В 1984 году Шершнев зашел еще дальше и направил длинный критический доклад непосредственно на имя генерального секретаря Константина Черненко. Он писал, что военные действия в Афганистане приобрели характер карательных операций, мирное население подвергалось систематическому и масштабному насилию, оружие применялось произвольно и без достаточных оснований, уничтожались дома, осквернялись мечети, повсюду происходили грабежи: «Мы втянулись в войну с народом, а она бесперспективна».

Как ни удивительно, Шершневу это сошло с рук. Черненко нацарапал на его записке: «Шершнева не трогать». Шершнева не стали выводить из игры и не уволили из армии, отчасти благодаря защите офицеров-единомышленников вроде Дмитрия Волкогонова, который в то время был замначальника Главного политического управления Вооруженных сил. Но присвоение генеральского звания Шершневу отложили, его карьера зашла в тупик, и в 1991 году он вышел в отставку.

Другому военному критику, полковнику Цаголову, повезло меньше. В августе 1987 года он написал личное и весьма критическое письмо министру обороны Язову. В резких выражениях он сообщил, что советские военные операции в Афганистане не имели никакого смысла: «Расход огромных материальных средств и немалые людские потери не дали положительного конечного результата». Политика национального примирения Наджибуллы не привела к радикальному улучшению военной или политической ситуации, поскольку в сельской местности, где жило большинство афганцев, режим вызывал отторжение. На НДПА невозможно опереться, утверждал Цаголов, партию уже не спасти, а идея коалиции между НДПА и любой из оставшихся семи партий, управляемых из Пакистана, — утопия.
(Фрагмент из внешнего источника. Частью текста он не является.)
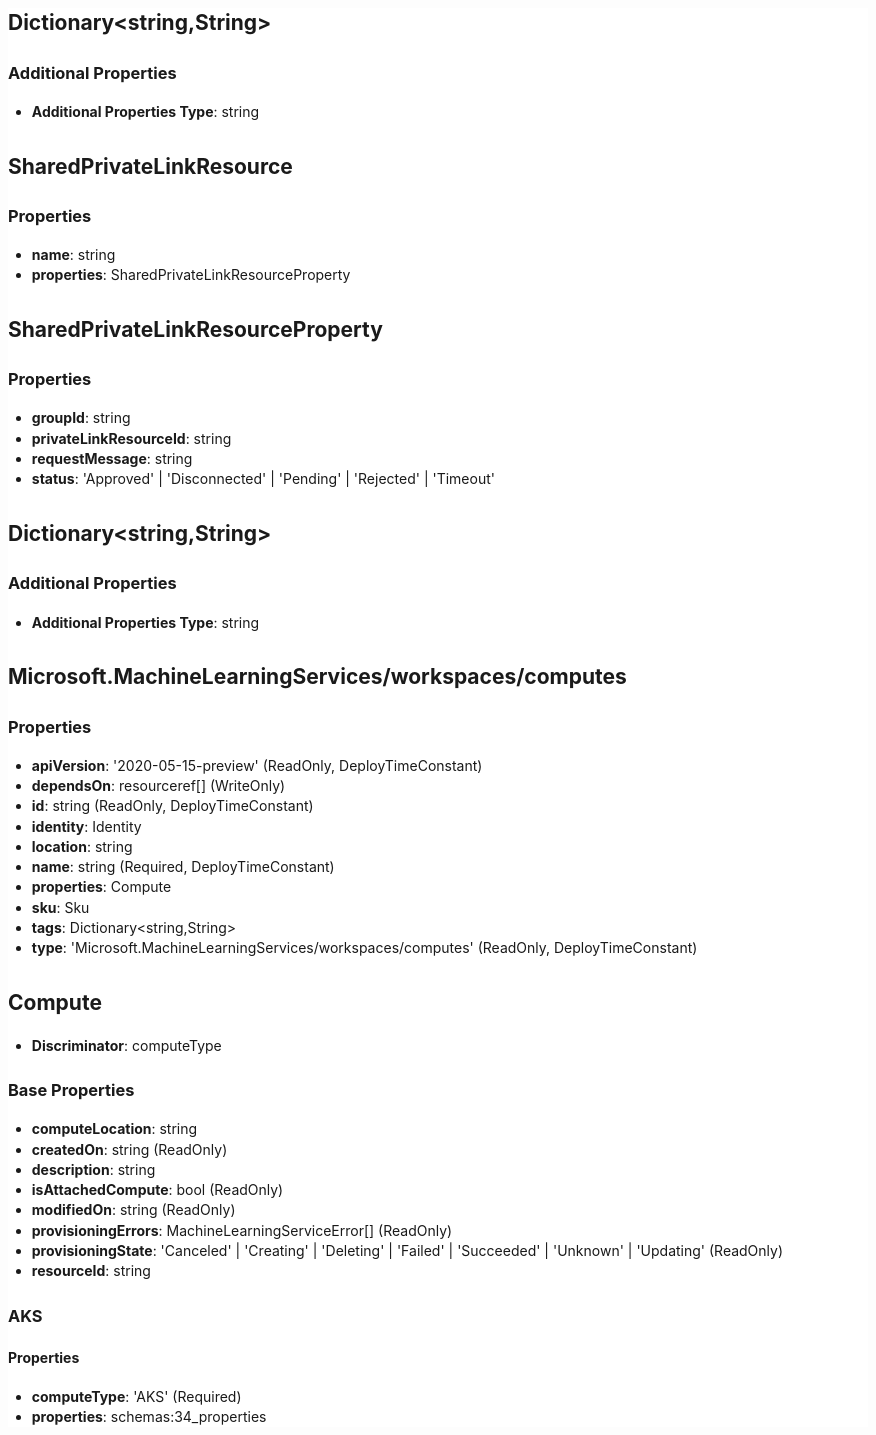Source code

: ## Dictionary<string,String>
### Additional Properties
* **Additional Properties Type**: string

## SharedPrivateLinkResource
### Properties
* **name**: string
* **properties**: SharedPrivateLinkResourceProperty

## SharedPrivateLinkResourceProperty
### Properties
* **groupId**: string
* **privateLinkResourceId**: string
* **requestMessage**: string
* **status**: 'Approved' | 'Disconnected' | 'Pending' | 'Rejected' | 'Timeout'

## Dictionary<string,String>
### Additional Properties
* **Additional Properties Type**: string

## Microsoft.MachineLearningServices/workspaces/computes
### Properties
* **apiVersion**: '2020-05-15-preview' (ReadOnly, DeployTimeConstant)
* **dependsOn**: resourceref[] (WriteOnly)
* **id**: string (ReadOnly, DeployTimeConstant)
* **identity**: Identity
* **location**: string
* **name**: string (Required, DeployTimeConstant)
* **properties**: Compute
* **sku**: Sku
* **tags**: Dictionary<string,String>
* **type**: 'Microsoft.MachineLearningServices/workspaces/computes' (ReadOnly, DeployTimeConstant)

## Compute
* **Discriminator**: computeType
### Base Properties
* **computeLocation**: string
* **createdOn**: string (ReadOnly)
* **description**: string
* **isAttachedCompute**: bool (ReadOnly)
* **modifiedOn**: string (ReadOnly)
* **provisioningErrors**: MachineLearningServiceError[] (ReadOnly)
* **provisioningState**: 'Canceled' | 'Creating' | 'Deleting' | 'Failed' | 'Succeeded' | 'Unknown' | 'Updating' (ReadOnly)
* **resourceId**: string
### AKS
#### Properties
* **computeType**: 'AKS' (Required)
* **properties**: schemas:34_properties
Цаголов рекомендовал принять «радикальные меры», чтобы помочь прогрессивным силам сохранить демократию в афганском обществе и восстановить дружбу между СССР и Афганистаном. Эти соображения были слишком абстрактными, чтобы принести какую-то пользу. Язов не ответил, и Цаголов отдал свой текст для публикации в «Огоньке». Из армии его уволили{410}.